Use a walking foot to prevent the knit from stretching as it feeds. Set a narrow zigzag at width 1.5–2.0mm, length 2.0–2.5mm, or use the triple/lightning bolt stretch stitch if your machine has one. Remove the accessory tray to expose the free arm, slide the sleeve over it, and sew slowly — stop with the needle down to pivot every ½ inch (12mm) on tight curves. Backstitch ½ inch (12mm) at start and end.


Common Mistakes to Avoid

  • Marking with the sweater off your body — sleeves twist slightly in wear; always mark while wearing it
  • Patch placed too low — mark with arm bent, then go 1 inch higher
  • Skipping the sleeve insert — you will sew the sleeve shut; this is not recoverable without unpicking every stitch
  • Pulling stitches too tight — causes permanent puckering in the knit
  • Pins in leather — they leave permanent holes; use double-sided basting tape instead
  • Acrylic craft felt — just don’t
  • Not pre-washing woven fabrics — tweed, corduroy, and denim can shrink; wash and dry before cutting
  • Single knot to finish — always use 2–3 backstitches first

Pro Tips

Free cardboard sleeve insert: A strip of cereal box cut to sleeve width works better than a rolled towel — it stays flat and doesn’t shift while you’re sewing.

Pre-punch leather for even stitches: Use a leather hole punch set to 3/16-inch (5mm) spacing and punch all the way around the patch perimeter before you pick up a needle. Every hole is pre-made and perfectly even, and the needle glides through without resistance. This one step makes leather patches look professionally done.

Finger-press instead of ironing on knit: Rather than pressing the turned-under edge with an iron (which can stretch and distort the knit underneath), use your fingernail to firmly crease the fold as you go — working 1–2 inches ahead of your needle. It’s surprisingly effective and much safer on fine knitwear.

Sew with the knit’s direction: On stockinette sweaters, the yarn forms visible V-shapes. Sew in the downward direction — with the point of the V — to reduce the chance of splitting the yarn. Small detail, noticeable difference.


Frequently Asked Questions

Where exactly should elbow patches be placed on a sweater?

Put the sweater on and bend your arm to 90 degrees. Mark the center of your elbow, then place the patch center 1 inch (2.5cm) above that point. This accounts for the sleeve fabric shifting upward when your arm bends. As a rough guide, the elbow center sits about 10–13 inches (25–33cm) below the underarm seam along the back of the sleeve.

What’s the best fabric for elbow patches on a sweater?

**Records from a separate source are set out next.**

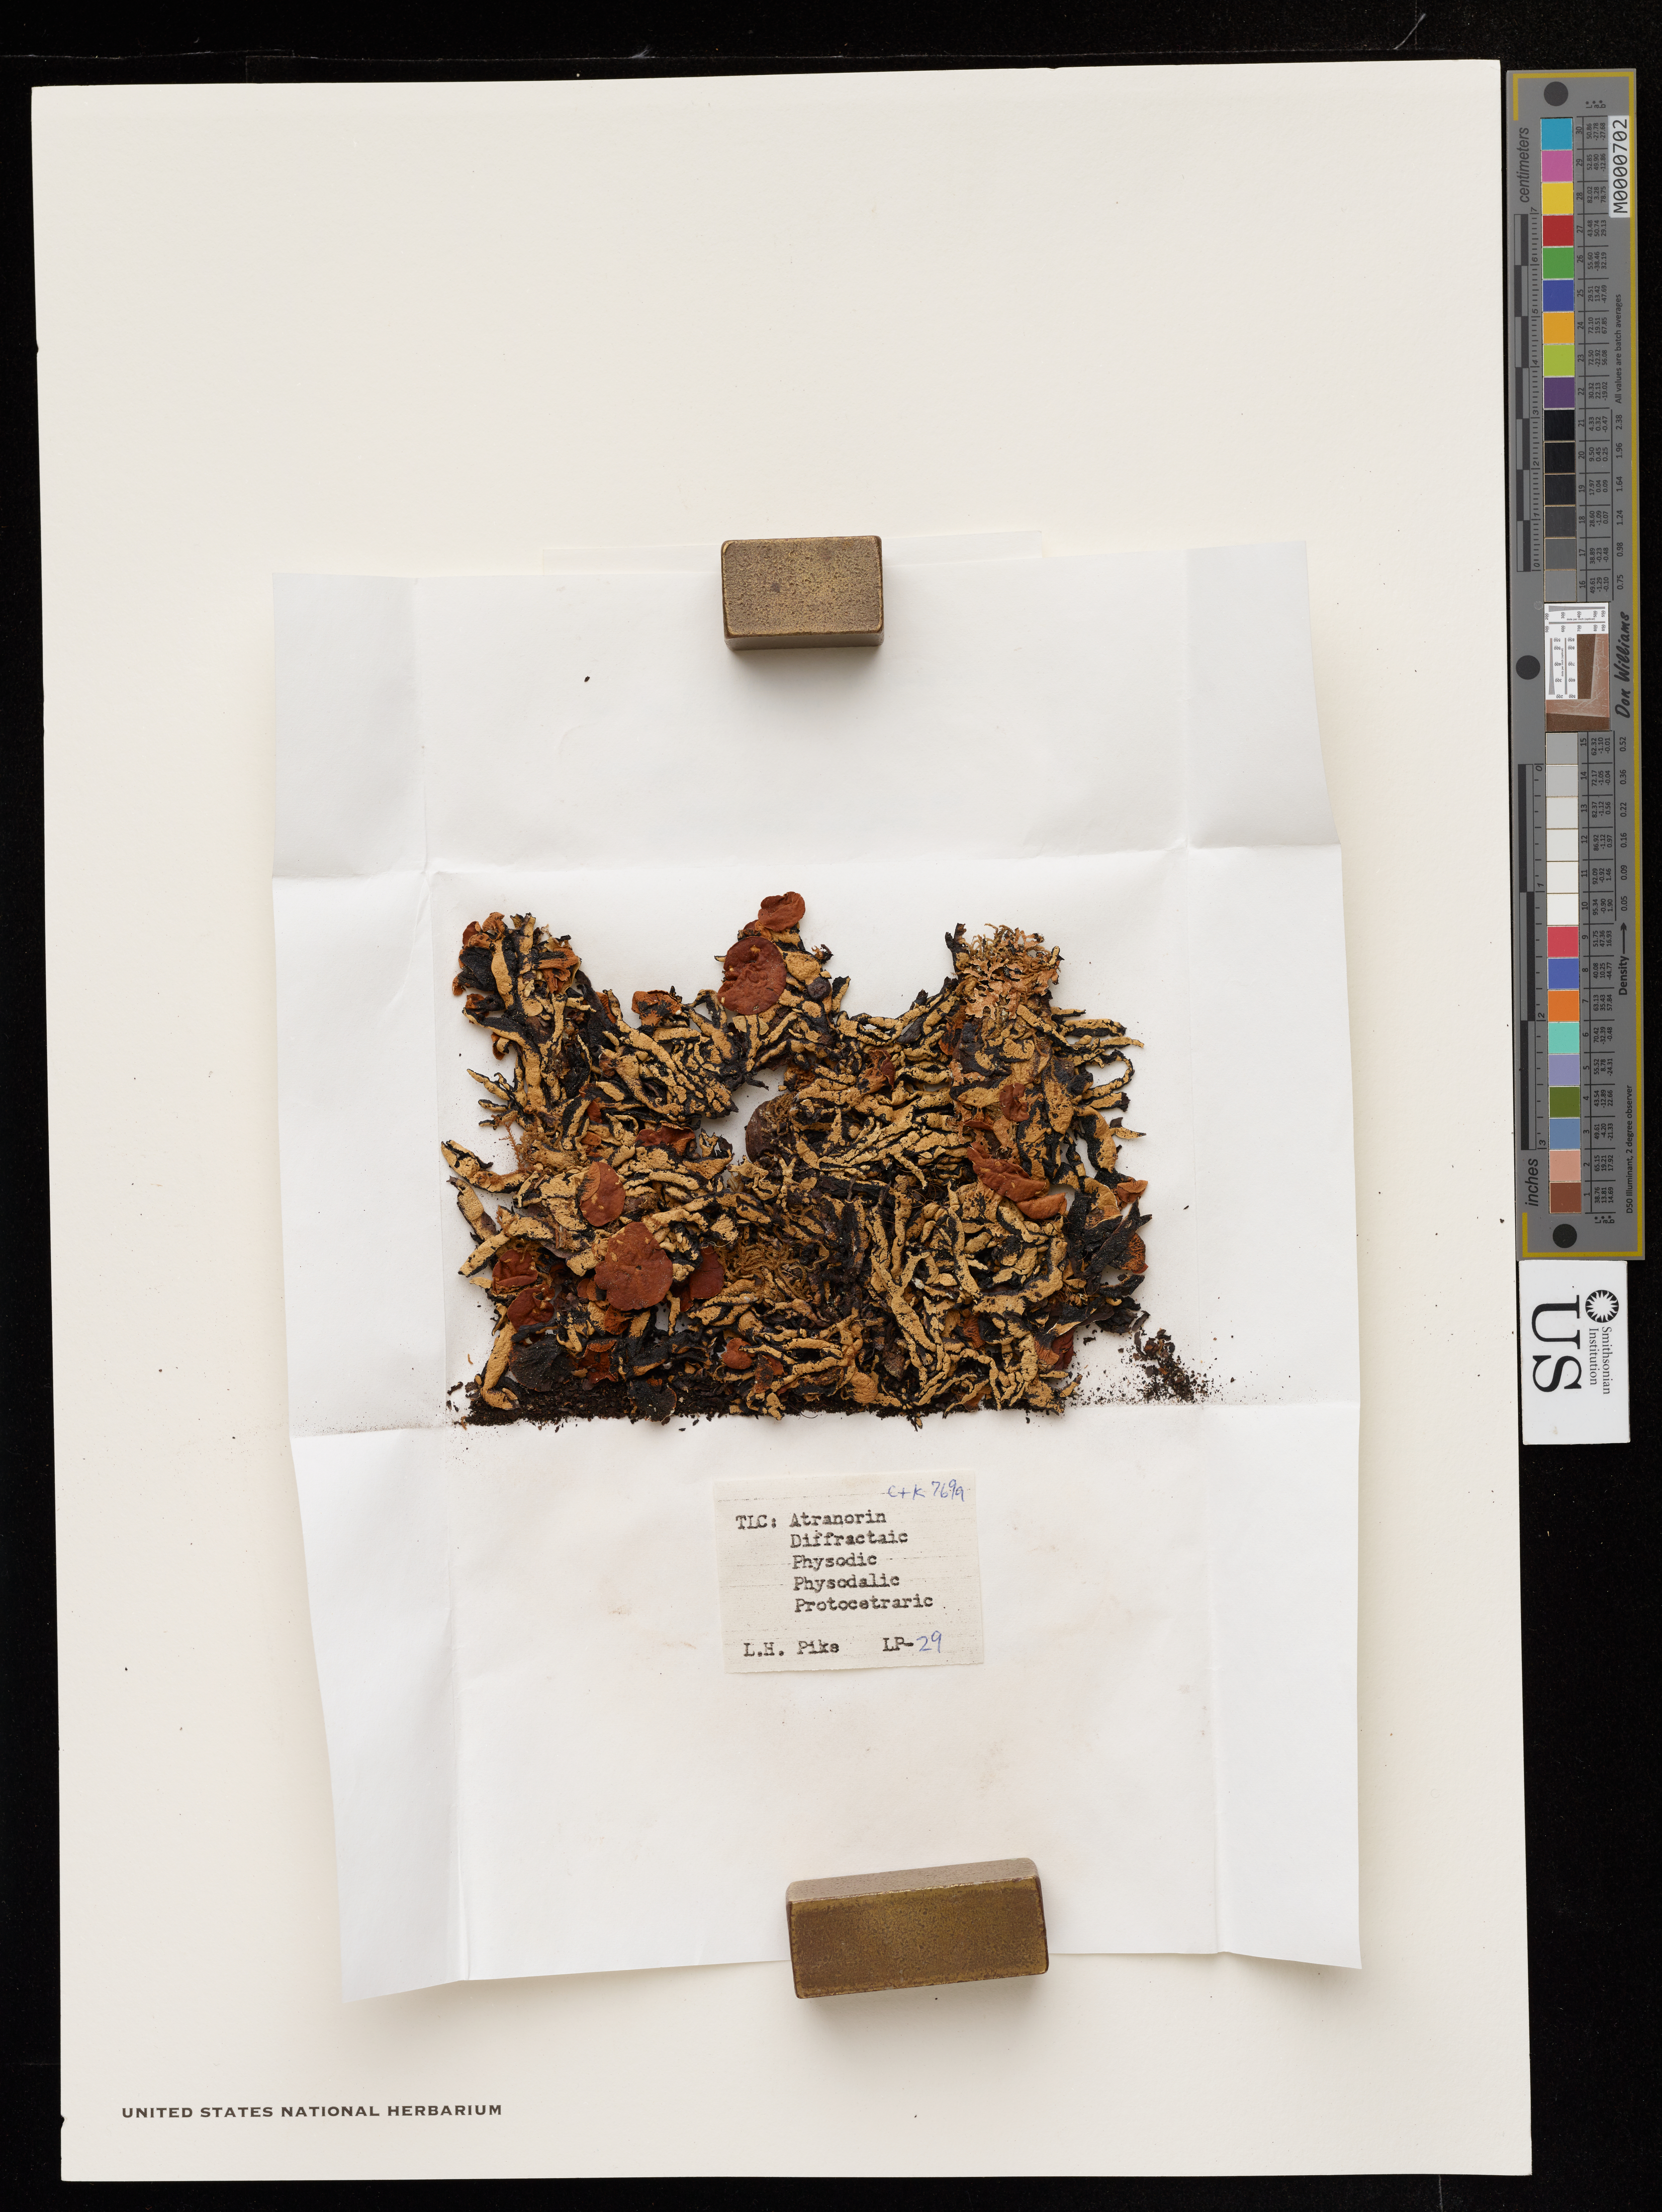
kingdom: Fungi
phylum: Ascomycota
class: Lecanoromycetes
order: Lecanorales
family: Parmeliaceae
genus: Hypogymnia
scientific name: Hypogymnia enteromorpha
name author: (Ach.) Nyl.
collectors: F. V. Coville & T. H. Kearney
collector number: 769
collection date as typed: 10 Jun 1899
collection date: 1899-06-10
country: United States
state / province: Alaska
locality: Glacier bay, point gustavus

Wool felt (3mm thick) is the easiest starting point — no fraying, no edge finishing, and it pairs naturally with wool sweaters. Leather is the most durable and develops a nice patina, but requires a glover’s needle and waxed thread. Avoid acrylic craft felt; it pills and looks cheap within a few wears.

Can you sew elbow patches on a sweater by hand without a sewing machine?

Absolutely — hand-sewing is actually preferable for most knit sweaters. A slip stitch gives a nearly invisible finish; a blanket stitch gives a decorative one. Neither requires a machine, and hand-sewing gives you much better control on curved edges and stretchy fabric.

How do I keep from sewing the sleeve shut?

Slide a firm insert into the sleeve before you start — a sleeve board, a cardboard tube, or a strip cut from a cereal box all work. Sew through only the top layer of the sleeve. Check every few stitches that you haven’t caught the back layer.

Do elbow patches work on thin or worn sweaters?

Yes, and that’s actually one of the best uses for them. A patch sewn over a thinning area distributes stress across a wider surface and can extend the sweater’s life by years. If there’s already a small hole, trim any loose fibers, apply a small piece of iron-on interfacing to the inside of the sleeve for stability, then sew the patch over the top.